[open-linguistics] Creation of a joint linguistic LOD cloud

Thu Nov 3 19:22:47 UTC 2011

On Thu, 03 Nov 2011 16:28:53 +0100, Nancy Ide <ide at cs.vassar.edu> wrote:

> For those of us who were not at the meeting, which type of datasets do  
> you want?

We actually had this discussion briefly at the meeting, as well (although  
I missed a lot, participating via skype only). The general idea was to  
accept everything that can be reasonably linked to other linguistic  
resources such as corpora, dictionaries, thesauri, plain word lists,  
collocation data, etc. In the end, the contributors will decide about the  
actual definition, we wouldn't rule out anything.

The crucial point is whether the data can be assumed to be usefully linked  
with other people's data, with is certainly true for corpora and  
lexical-semantic resources, but possibly not for results from  
psycholinguistic experiments, which are tied to a particular setup and  
stimuli (unless someone objects).

As for myself, I am particularly interested in modeling linguistic  
corpora, and I can provide a corpus in RDF, with OWL/DL-defined data  
types. I also thought about converting MASC for this purpose. Other  
possibilities would be (parts of) the Open Parallel corpus  
(http://opus.lingfil.uu.se) or the Copenhagen Dependency Treebank  
(http://code.google.com/p/copenhagen-dependency-treebank).
@Nancy: Is the RDF representation of the MASC already available online ?  
If so, I would focus on one of the latter corpora.

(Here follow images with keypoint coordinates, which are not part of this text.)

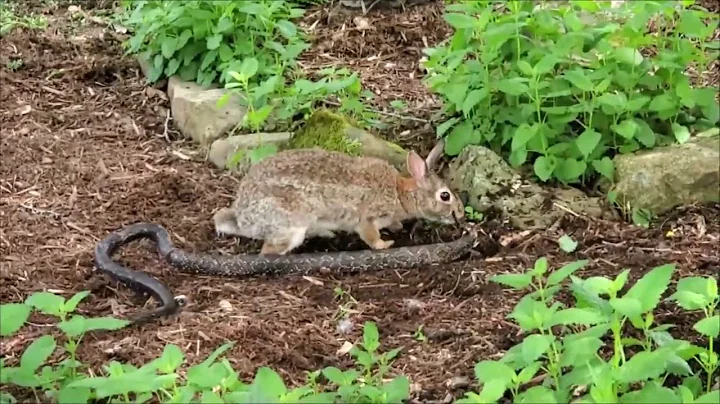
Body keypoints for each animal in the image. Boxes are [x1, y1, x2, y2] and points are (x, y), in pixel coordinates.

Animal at [213, 138, 465, 256]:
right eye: (445, 196)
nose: (460, 213)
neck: (400, 193)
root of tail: (244, 220)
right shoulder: (367, 218)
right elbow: (370, 235)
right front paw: (385, 244)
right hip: (290, 225)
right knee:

A second question is how large the datasets have to be. Again, we wouldn't  
prescribe anything, so, the provider himself has to decide whether the  
amount of data (s)he provides represents a reasonable starting base. For  
example for richly annotated corpora, already small samples could be of  
interest as the community still has to work out schemes to represent  
linguistic annotations (say, parallel corpora, or coreference-annotated  
corpora) in RDF and RDF-based formalisms properly.

Best,
Christian